Pyder Street was as populous with small children as ever, and perhaps a little longer and steeper than it used to be. Then turning off to the right among strange new-built suburban villas he passed into the well-known lane, and in five minutes more had come to the gate leading into the short drive up to the house. It drooped on its hinges, he must lift it off the latch, sidle through and prop it in place again. Overgrown with grass and weeds was the drive, and with another spurt of indignation he saw that the stile to the pathway across the field was broken down and had dragged the wires of the fence with it. And then he came to the house itself, and the creepers trailed over the windows, and, unlocking the door, he stood in the hall with its discoloured ceiling and patches of mildew growing on the damp walls. Shabby and ashamed it looked, the paint perished from the window-sashes, the panes dirty, and in the air the sour smell of chambers long unventilated. And yet the spirit of the house was there still, though melancholy and reproachful, and it followed him wearily from room to room – ‘You are Peter, aren’t you?’ it seemed to say. ‘You’ve just come to look at me, I see and not to stop.

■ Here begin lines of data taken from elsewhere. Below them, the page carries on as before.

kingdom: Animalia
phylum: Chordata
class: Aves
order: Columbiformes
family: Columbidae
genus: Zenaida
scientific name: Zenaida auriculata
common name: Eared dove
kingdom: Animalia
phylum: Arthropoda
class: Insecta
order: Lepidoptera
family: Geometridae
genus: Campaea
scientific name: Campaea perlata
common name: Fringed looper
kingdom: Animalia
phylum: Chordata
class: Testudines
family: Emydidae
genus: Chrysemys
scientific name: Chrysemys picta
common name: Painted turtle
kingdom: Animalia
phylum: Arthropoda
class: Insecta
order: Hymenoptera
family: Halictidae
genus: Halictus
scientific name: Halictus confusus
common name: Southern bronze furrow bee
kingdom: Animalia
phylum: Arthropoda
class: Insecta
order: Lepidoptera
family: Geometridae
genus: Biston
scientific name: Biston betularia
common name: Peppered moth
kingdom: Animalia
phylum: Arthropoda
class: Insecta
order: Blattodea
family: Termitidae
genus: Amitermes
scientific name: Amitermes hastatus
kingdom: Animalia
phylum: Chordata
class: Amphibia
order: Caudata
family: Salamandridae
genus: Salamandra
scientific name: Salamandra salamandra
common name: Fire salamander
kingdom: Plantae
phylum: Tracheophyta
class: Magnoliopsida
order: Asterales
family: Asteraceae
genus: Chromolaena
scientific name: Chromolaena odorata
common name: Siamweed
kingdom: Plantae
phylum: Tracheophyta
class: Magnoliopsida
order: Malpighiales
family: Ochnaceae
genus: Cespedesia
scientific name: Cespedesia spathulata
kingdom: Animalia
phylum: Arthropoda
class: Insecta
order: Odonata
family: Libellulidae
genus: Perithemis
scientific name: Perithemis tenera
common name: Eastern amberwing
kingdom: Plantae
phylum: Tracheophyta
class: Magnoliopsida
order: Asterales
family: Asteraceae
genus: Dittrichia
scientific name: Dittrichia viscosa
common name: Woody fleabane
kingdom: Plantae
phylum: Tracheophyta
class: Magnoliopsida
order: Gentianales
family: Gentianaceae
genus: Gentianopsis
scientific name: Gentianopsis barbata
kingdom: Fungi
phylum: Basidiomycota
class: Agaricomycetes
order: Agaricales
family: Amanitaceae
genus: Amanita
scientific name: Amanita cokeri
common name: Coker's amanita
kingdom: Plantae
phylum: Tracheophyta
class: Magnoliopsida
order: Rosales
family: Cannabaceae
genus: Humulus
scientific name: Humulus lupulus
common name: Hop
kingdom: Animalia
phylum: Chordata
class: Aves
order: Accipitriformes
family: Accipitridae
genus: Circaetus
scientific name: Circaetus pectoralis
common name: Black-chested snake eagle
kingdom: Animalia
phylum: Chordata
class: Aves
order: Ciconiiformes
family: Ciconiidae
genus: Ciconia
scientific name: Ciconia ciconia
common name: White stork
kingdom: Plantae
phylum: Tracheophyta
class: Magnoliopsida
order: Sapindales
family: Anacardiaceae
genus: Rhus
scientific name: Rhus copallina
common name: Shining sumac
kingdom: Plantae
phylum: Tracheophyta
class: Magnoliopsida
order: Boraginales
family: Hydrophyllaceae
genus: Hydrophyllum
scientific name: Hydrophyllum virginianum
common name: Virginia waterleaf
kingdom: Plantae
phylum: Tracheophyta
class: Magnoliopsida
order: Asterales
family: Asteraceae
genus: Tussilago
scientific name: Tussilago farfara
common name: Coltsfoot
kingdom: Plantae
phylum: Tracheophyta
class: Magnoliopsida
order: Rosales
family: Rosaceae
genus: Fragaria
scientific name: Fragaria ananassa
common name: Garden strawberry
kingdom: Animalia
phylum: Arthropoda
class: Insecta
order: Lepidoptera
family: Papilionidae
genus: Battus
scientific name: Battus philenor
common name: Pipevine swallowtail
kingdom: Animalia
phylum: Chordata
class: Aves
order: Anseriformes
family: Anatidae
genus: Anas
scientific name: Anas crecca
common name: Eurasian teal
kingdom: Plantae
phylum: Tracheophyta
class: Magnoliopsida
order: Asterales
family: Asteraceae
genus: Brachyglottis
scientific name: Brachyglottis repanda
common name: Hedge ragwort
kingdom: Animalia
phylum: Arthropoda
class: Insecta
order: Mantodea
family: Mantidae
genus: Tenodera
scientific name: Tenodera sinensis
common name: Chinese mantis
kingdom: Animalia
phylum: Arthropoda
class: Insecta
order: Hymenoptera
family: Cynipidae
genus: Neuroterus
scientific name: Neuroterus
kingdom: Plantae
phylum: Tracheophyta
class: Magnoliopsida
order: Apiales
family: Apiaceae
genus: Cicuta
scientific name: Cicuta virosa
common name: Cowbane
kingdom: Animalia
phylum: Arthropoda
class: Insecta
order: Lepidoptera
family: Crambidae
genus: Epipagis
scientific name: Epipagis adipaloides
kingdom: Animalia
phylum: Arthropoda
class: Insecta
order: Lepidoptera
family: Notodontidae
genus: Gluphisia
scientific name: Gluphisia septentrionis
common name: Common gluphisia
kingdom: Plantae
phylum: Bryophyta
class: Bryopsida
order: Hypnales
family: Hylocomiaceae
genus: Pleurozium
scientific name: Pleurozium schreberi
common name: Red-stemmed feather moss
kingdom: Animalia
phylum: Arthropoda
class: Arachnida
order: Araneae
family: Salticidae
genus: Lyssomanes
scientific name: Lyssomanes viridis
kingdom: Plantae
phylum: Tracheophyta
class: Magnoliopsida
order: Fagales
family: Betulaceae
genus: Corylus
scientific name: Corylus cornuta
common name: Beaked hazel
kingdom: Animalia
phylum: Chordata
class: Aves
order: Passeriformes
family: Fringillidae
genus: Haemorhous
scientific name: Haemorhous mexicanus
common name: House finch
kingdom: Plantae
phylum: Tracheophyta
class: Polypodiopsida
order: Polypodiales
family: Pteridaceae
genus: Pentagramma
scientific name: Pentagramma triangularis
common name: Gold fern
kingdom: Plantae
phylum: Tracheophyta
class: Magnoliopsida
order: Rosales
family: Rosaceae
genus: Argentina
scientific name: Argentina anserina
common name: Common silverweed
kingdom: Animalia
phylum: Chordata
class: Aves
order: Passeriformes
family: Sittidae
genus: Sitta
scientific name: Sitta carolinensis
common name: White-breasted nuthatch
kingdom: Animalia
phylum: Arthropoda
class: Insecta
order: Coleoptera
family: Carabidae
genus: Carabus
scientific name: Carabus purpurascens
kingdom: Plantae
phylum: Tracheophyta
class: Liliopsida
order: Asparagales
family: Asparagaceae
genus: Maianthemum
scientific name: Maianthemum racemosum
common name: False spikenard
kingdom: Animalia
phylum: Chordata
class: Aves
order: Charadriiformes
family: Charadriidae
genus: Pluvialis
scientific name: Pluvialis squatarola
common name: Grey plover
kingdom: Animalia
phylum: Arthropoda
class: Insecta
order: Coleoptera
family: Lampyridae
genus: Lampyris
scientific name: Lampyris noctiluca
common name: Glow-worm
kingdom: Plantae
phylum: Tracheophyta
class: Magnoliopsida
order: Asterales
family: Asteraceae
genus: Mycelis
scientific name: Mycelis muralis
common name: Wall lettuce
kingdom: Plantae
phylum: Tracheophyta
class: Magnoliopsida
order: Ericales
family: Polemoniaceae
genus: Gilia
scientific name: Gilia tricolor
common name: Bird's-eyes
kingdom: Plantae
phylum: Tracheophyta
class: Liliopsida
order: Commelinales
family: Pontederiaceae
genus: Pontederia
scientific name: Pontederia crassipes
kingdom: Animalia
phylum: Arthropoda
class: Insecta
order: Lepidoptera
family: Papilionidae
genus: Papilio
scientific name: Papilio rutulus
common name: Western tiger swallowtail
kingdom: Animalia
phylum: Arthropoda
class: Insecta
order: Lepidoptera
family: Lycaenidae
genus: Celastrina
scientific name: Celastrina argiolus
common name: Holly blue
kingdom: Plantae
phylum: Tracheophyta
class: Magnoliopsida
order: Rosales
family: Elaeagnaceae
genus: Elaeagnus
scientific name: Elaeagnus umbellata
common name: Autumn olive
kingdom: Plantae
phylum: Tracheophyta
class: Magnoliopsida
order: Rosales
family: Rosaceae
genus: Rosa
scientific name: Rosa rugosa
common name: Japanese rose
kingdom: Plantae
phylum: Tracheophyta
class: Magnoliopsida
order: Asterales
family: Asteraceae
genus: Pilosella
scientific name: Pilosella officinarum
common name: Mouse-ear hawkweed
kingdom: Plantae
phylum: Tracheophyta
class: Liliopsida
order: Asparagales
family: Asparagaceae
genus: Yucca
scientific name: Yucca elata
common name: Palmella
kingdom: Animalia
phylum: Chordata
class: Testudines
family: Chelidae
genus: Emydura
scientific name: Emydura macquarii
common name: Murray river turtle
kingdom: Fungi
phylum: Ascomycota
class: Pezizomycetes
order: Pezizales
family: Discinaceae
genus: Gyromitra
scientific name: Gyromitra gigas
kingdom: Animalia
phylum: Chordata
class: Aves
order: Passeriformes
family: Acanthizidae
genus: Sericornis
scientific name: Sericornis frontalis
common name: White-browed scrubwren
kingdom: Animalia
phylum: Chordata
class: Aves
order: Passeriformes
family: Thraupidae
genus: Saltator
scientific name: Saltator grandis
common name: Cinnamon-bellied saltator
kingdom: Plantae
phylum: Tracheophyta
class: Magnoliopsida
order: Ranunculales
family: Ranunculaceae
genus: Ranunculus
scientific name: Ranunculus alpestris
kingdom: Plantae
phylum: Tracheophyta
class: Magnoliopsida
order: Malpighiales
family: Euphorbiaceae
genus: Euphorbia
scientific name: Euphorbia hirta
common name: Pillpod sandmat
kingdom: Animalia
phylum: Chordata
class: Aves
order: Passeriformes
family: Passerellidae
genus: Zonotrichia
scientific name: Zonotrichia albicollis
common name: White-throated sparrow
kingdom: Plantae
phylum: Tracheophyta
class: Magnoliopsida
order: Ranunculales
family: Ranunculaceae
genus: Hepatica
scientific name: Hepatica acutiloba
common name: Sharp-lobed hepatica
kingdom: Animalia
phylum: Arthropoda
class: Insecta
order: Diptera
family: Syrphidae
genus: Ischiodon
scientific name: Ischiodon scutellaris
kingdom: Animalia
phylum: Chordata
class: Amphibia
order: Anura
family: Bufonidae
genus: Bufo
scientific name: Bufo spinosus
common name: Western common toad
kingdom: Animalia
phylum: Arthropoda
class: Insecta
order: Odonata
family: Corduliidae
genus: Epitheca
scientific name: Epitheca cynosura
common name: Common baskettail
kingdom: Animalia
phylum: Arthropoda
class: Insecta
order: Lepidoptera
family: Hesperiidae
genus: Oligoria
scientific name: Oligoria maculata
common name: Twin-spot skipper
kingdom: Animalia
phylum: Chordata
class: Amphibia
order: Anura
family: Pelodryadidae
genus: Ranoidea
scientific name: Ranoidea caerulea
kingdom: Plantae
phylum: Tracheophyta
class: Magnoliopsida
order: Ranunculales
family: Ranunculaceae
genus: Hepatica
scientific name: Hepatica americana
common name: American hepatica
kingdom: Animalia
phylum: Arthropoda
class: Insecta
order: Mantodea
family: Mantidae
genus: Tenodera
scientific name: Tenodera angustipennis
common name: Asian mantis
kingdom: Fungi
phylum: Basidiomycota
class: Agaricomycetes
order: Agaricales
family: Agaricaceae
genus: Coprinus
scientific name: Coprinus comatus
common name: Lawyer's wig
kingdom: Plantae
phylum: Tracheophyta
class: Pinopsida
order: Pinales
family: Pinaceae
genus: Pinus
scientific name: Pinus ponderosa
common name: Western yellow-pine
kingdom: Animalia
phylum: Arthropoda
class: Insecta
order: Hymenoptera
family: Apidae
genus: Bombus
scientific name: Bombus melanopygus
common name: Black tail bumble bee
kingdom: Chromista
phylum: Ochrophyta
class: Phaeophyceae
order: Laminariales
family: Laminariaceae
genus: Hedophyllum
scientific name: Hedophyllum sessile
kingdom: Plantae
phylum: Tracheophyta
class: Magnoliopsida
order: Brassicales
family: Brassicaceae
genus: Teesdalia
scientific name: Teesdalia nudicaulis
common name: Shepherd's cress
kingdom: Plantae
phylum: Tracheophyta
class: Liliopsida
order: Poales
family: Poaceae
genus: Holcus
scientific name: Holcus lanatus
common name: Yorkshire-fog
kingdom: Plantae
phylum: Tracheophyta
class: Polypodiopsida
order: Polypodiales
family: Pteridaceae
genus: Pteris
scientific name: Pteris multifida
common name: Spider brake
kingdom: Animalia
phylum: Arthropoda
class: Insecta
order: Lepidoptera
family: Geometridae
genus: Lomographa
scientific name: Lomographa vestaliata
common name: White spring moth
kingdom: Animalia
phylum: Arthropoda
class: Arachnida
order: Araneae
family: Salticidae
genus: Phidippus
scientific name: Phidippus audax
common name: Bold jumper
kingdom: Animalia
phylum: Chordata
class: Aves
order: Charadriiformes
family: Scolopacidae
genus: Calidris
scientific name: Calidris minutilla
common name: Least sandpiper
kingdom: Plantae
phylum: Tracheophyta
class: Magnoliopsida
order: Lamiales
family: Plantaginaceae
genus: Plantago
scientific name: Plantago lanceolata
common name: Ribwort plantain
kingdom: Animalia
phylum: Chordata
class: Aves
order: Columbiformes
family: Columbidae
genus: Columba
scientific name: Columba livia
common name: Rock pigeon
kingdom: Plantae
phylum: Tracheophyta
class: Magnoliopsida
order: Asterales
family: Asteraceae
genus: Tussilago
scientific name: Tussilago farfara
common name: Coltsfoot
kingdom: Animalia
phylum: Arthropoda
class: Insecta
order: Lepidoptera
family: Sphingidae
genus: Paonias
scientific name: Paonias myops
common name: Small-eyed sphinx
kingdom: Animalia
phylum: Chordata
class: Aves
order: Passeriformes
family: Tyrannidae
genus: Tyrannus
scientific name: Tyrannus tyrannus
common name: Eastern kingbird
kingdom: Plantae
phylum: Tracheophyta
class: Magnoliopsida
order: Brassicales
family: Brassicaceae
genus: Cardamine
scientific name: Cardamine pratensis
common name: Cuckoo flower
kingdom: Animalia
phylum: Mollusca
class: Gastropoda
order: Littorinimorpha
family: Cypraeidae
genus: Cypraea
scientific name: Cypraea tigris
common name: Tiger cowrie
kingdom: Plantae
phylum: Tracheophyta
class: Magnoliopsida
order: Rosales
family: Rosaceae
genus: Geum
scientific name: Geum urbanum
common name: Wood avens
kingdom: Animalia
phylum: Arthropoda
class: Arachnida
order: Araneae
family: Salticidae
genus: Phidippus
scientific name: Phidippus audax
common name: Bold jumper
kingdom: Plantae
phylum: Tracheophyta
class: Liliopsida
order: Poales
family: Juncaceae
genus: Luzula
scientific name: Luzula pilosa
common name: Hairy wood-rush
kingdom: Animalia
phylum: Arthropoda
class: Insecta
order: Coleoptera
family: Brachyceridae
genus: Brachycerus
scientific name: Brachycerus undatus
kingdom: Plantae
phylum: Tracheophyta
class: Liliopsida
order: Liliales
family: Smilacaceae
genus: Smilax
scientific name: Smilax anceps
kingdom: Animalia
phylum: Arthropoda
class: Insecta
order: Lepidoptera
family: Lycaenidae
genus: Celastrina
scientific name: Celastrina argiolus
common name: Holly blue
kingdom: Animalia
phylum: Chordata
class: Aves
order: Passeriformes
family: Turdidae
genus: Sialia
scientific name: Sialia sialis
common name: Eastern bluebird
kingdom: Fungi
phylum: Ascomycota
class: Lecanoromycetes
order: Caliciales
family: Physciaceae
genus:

But I remember the jolly days just as well as you.’ . . . From room to room he went, dining-room, drawing-room, his mother’s sitting-room, his father’s study: then upstairs to what had been the school-room in the days of governesses, and had then been turned over to the children for a play-room. Along the passage was the old nursery and the night-nursery, and above that attic-rooms, to one of which, as his own exclusive bedroom, he had been promoted when he went to school. The roof of it had leaked, there was a brown-edged stain on the sagging ceiling just above where his bed had been. ‘A nice state to let my room get into,’ muttered Peter. ‘How am I to sleep underneath that drip from the roof? Too bad!’